There are other problems. Once older relocated rural residents arrive in cities, they often fail to find jobs. Even for younger people with more up-to-date employment skills, promises of jobs never materialise. The only work that many people can find is temporary government contracts.

There are also claims that local government officials are eager to accelerate urbanisation because of its popularity with the central government. Pushing urbanisation rates higher is seen as a way of winning promotion. Moving ever-more people to the cities is viewed as a way of absorbing China’s vast housing surplus. As Foreign Policy again writes:

A study by a state-run think tank found China’s building boom created ghost cities with enough housing for 3.4 billion people — more than twice the country’s population.

Seven million tonnes less polyethylene demand by 2030

The battle against air, water and soil pollution, which China simply has to win, raises further doubts about the boost to economic growth that can be achieved through additional urbanisation.
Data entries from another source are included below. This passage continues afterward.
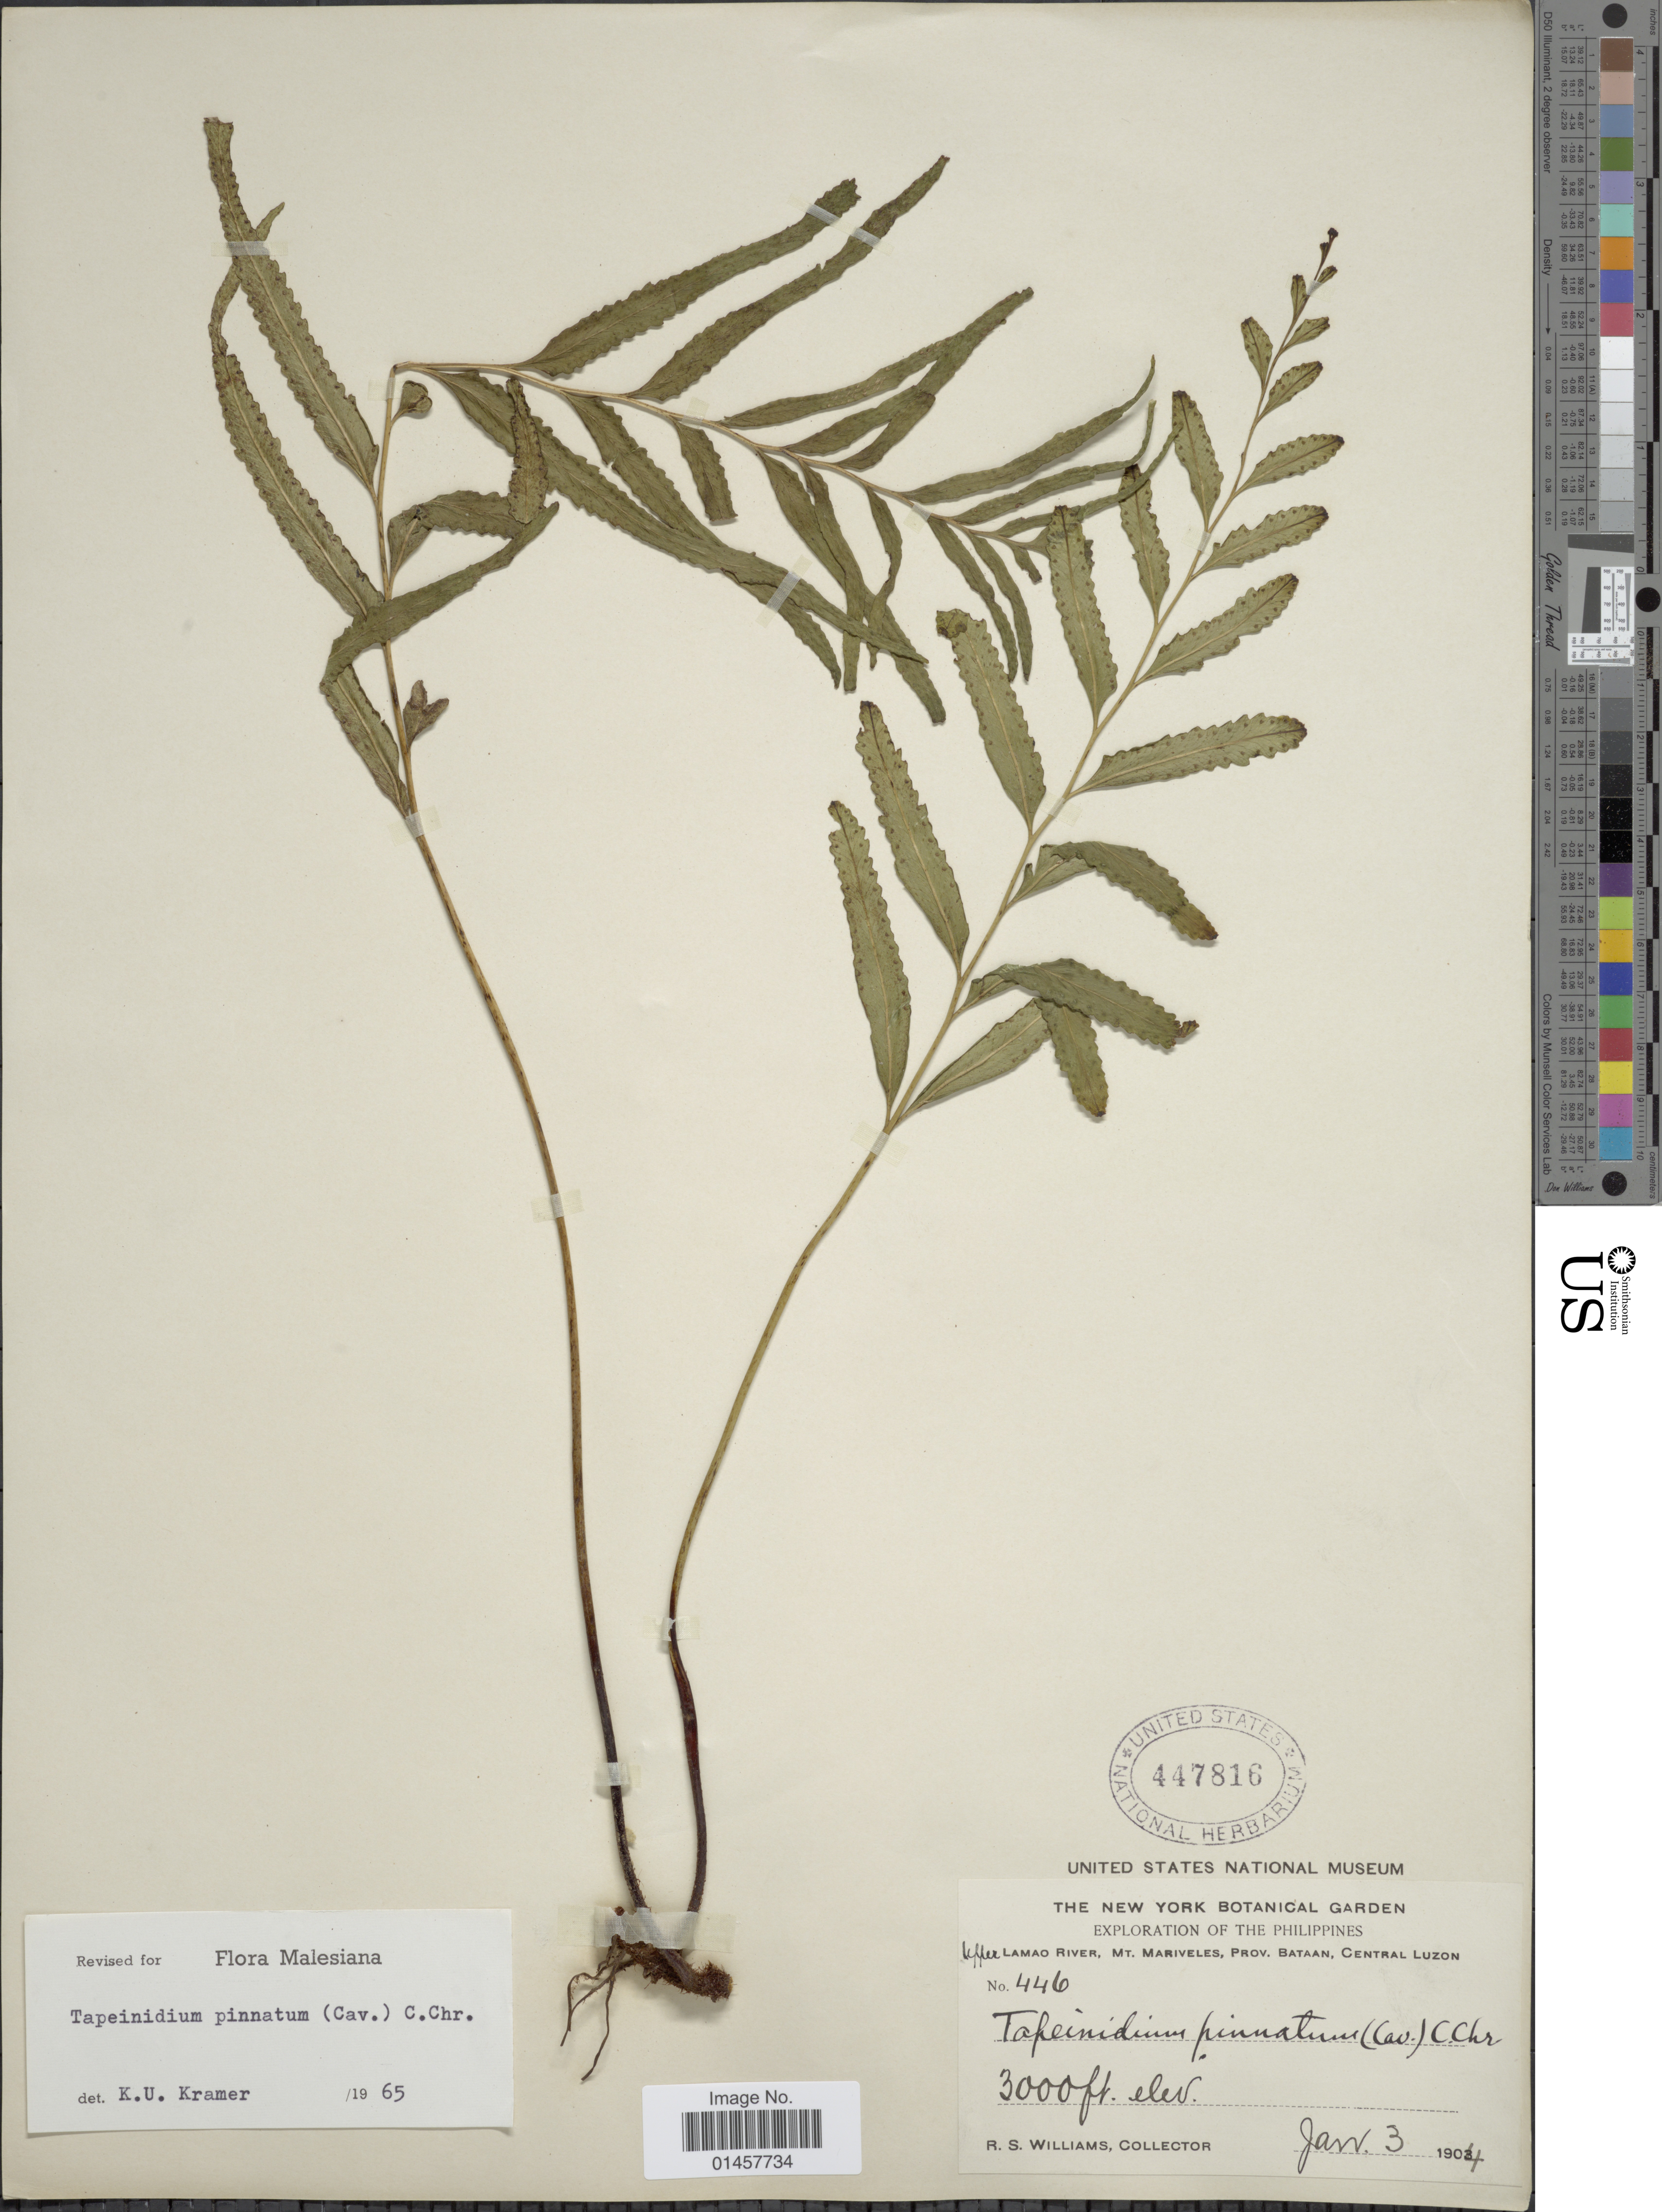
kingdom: Plantae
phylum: Tracheophyta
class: Polypodiopsida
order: Polypodiales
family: Lindsaeaceae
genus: Tapeinidium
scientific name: Tapeinidium pinnatum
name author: (Cav.) C. Chr.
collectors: R. S. Williams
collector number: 446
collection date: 1904-01-03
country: Philippines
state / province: Central Luzon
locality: Upper Lamao river, Mt. Mariveles, prov. Bataan, central Luzon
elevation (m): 914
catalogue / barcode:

As a July article in Borgen Magazine so aptly puts it, China can no longer rely on building coal factories and chemical plants to supply new employment in its poorer provinces because of the implications for pollution.

And what of this year’s moderate economic slowdown that could become something much worse if a full-blown US-China trade war develops? Where would the government then find the revenues necessary to lift more people out of poverty?

Let me now extrapolate and think through what this could mean for China’s future PE demand growth (see the above chart). My estimates are bound to be wrong, but at least they will give you an idea of the scale of the risk

  • Our ICIS Supply & Demand Database assumes that PE per capita consumption will rise from a nationwide average of 21.5 kilograms in 2018 to 34.9 in 2030. Multiply this by the actual and projected populations in each of these years and this will result in total PE consumption rising from around 30m tonnes to 50m tonnes.
  • For the sake of argument, I assumed that 2030 per capita consumption would be five kilograms lower at 29.4. This would be the result of failed government urbanisation policies. 2030 consumption would instead be only 43m tonnes – 7m tonnes less, or around seven word-scale cracker-PE complexes.

This is all very negative, of course, and only gives one side of a very complex story. There could be as many positives as well as negatives if China successfully adapts its economic policies to suit its next phase of development. Perhaps, for example, a big new source of jobs for poorer Chinese might be in renewable energy. What about the opportunity China has to build a big, state-of-the-art local plastics recycling industry?

But the negativity at least serves this purpose: It gives you a way of challenging a CEO the next time she or he trots out the familiar phrase, “petrochemicals demand is going to continue to soar in China because of urbanisation”. In an ever more complex world, we need more complex and nuanced answers from the leaders of our industry.